Afin d’évaluer la faisabilité de cette approche, la recherche a été conduite dans deux concessions forestières du sud-est du Cameroun, où des opérations de plantation d’enrichissement avaient été menées il y a 19 ans. Si le terrain d’étude se limite au Cameroun, les auteurs soulignent toutefois l’absence de réelle rupture entre ces résultats et les modèles de gestion des concessions forestières observés dans les autres pays de la sous-région. Les cadres de gouvernance forestière y présentent de nombreuses similitudes, ce qui rend les recommandations largement transposables à l’échelle régionale.
Du Cameroun à la Guinée équatoriale, en passant par le Congo, les performances de plusieurs essences ont ainsi été analysées. Il en ressort que la survie des arbres dépend de multiples facteurs, notamment de l’âge de la plantation, la mortalité étant la plus élevée au cours des sept premières années. La croissance, quant à elle, varie selon la méthode de plantation et l’espèce concernée. Selon les auteurs, elle est maximale dans les plantations établies sur des zones dégradées et déboisées, en particulier pour les espèces pionnières et non pionnières exigeantes en lumière.
Parmi les essences étudiées, Terminalia superba, une essence de bois d’œuvre majeure de la famille des Combretaceae, pouvant atteindre 50 mètres de hauteur, apparaît comme un candidat de choix pour les pratiques sylvicoles dans les anciennes concessions forestières. Avec un taux de survie compris entre 59 et 80%, cette espèce montre une forte capacité d’adaptation à son milieu. Elle n’est cependant pas la seule à se distinguer. Detarium macrocarpum Harms, Erythrophleum suaveolens (Guill. & Perr.) Brenan, Baillonella toxisperma Pierre, Prioria oxyphylla (Harms) Breteler, Lovoa trichilioides Harms, Pterocarpus soyauxii Taub et Piptadeniastrum africanum (Hook.f.) affichent également des taux d’adaptation et de survie jugés satisfaisants.
Au regard de ces résultats, les auteurs recommandent d’enrichir les trouées d’exploitation forestière avec Terminalia superba et, sous réserve d’un entretien régulier, d’y associer également B. toxisperma, E. suaveolens et D. macrocarpum. « Il est recommandé d’enrichir les forêts de production de bois d’œuvre d’Afrique centrale avec des espèces locales.

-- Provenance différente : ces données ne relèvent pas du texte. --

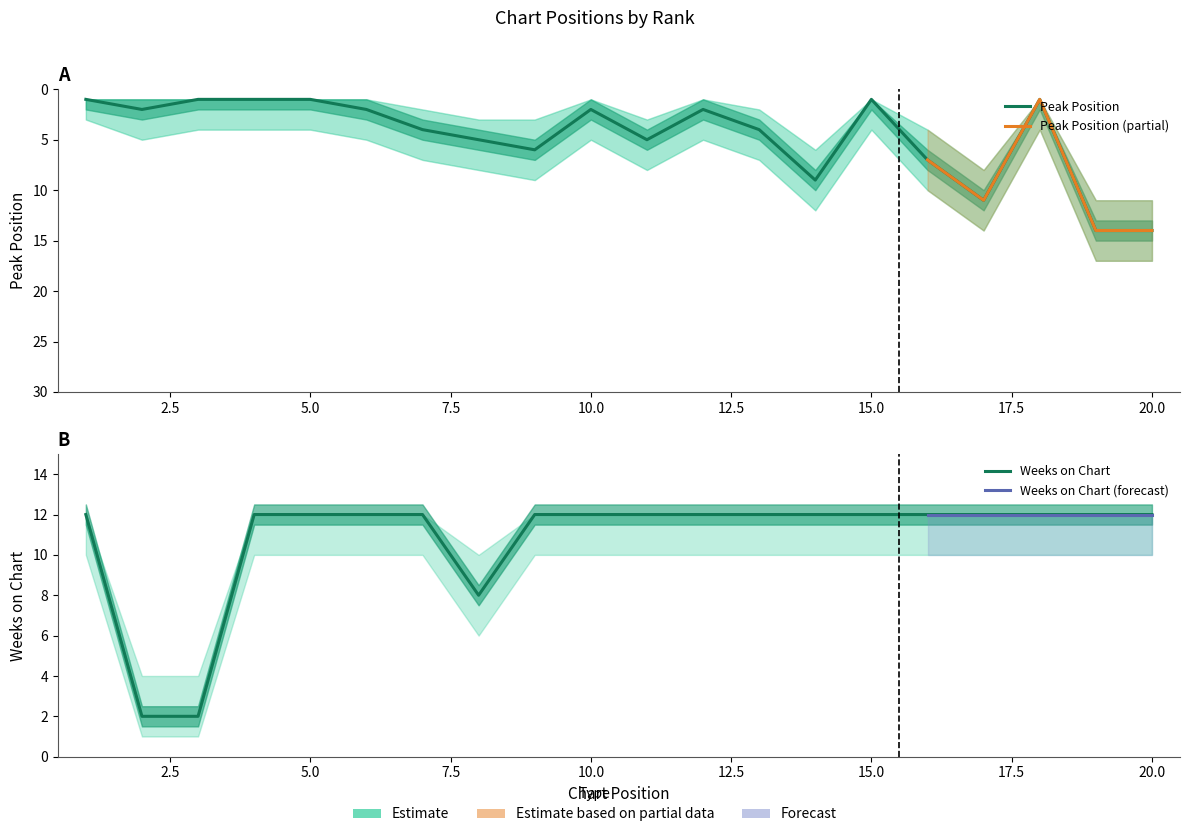

Is this an area chart (filled region under the line)?

No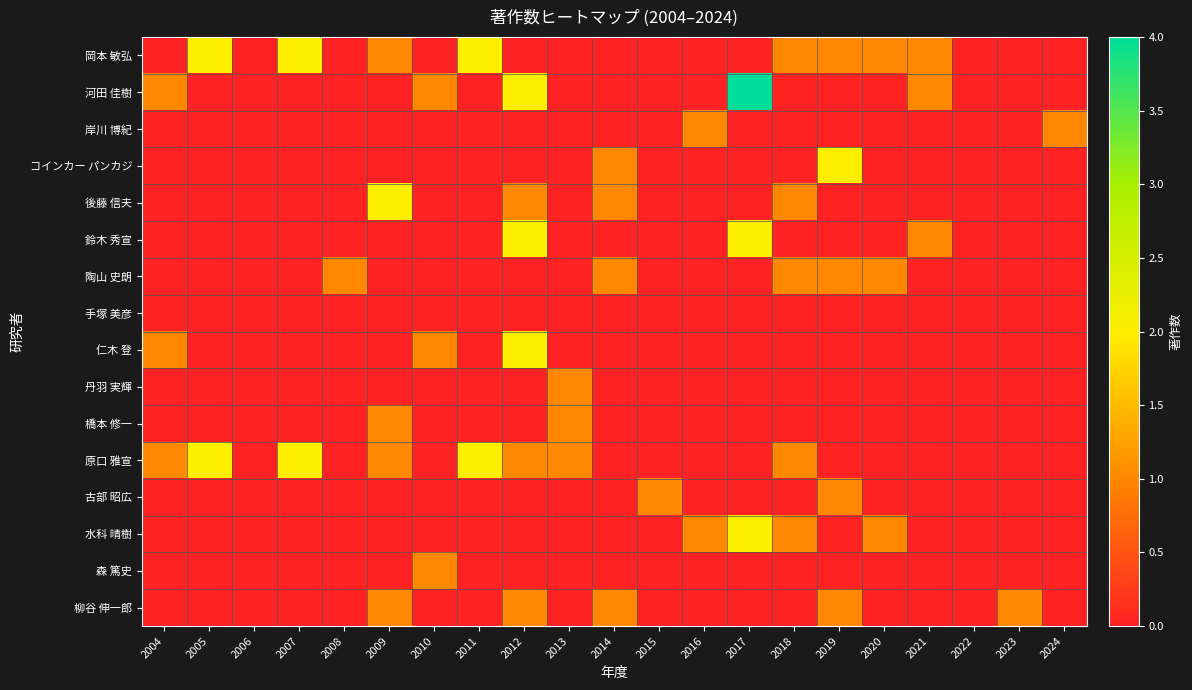

At how many categories does at least one series exceed 2?

1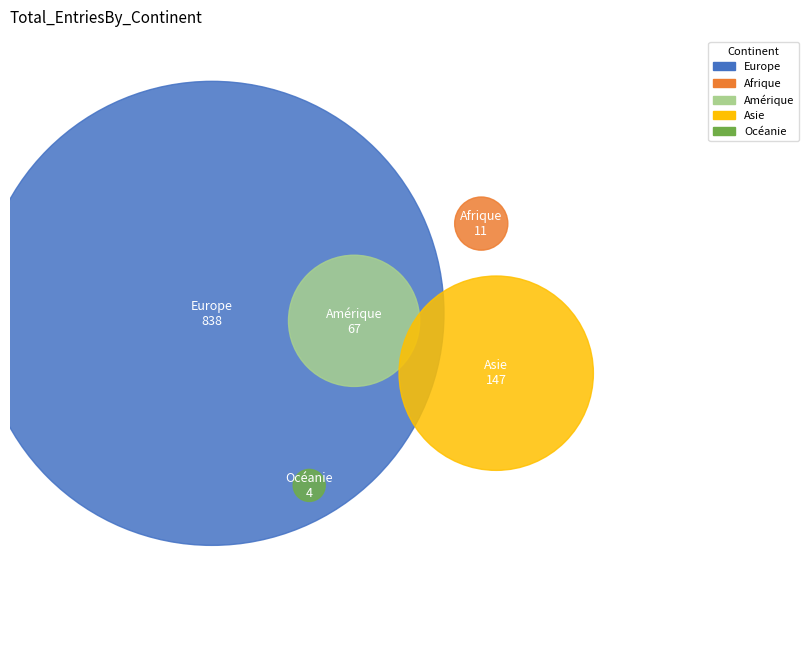

How many segments does this pie chart have?

5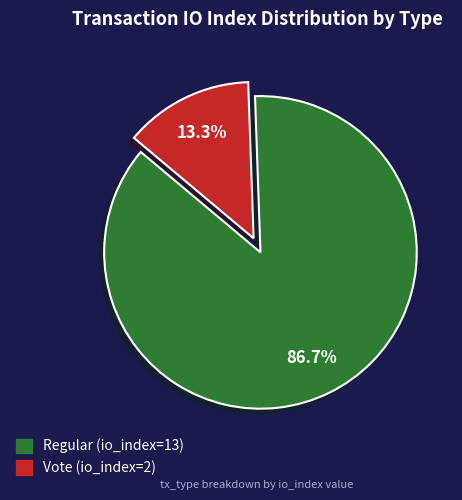

Does any single category account for the majority?

Yes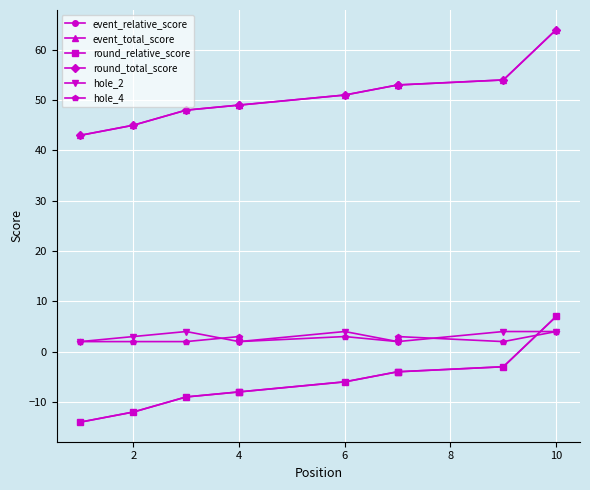

How many series are shown in this chart?

6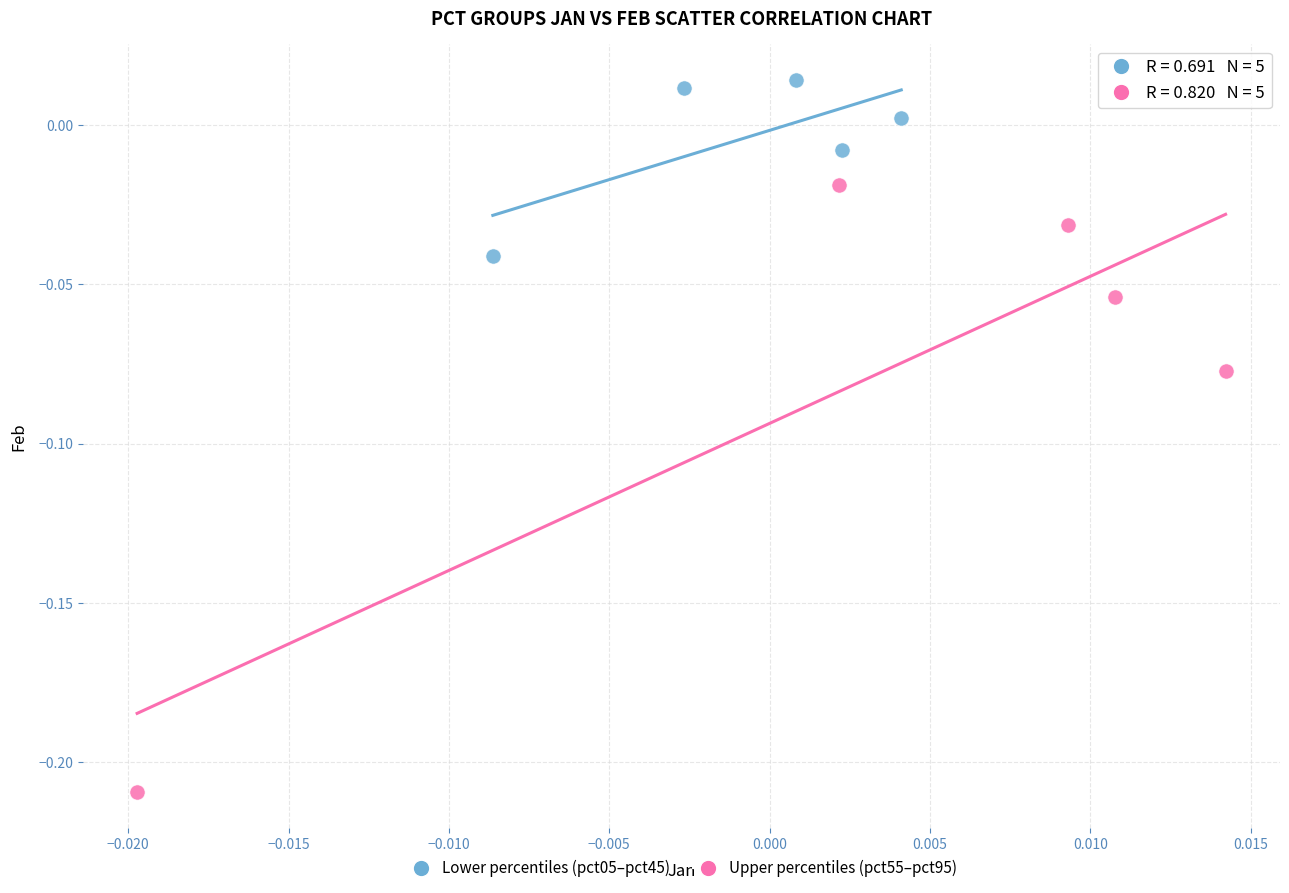

Which series has the widest spread of Y values?

Upper percentiles (pct55–pct95)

Les zones totalement ouvertes, y compris les sites déboisés hors concessions forestières, pourraient être restaurées avec des espèces difficiles à implanter dans les forêts dégradées », soulignent-ils.
Les chercheurs appellent enfin à la conduite d’études complémentaires, notamment sur les facteurs génotypiques, phénotypiques et environnementaux, afin de mieux identifier les déterminants de performance des espèces les plus vulnérables. Ils préconisent également des analyses des bilans carbone et économiques, assorties de projections à long terme, pour une meilleure évaluation de la durabilité et de la rentabilité des plantations d’enrichissement.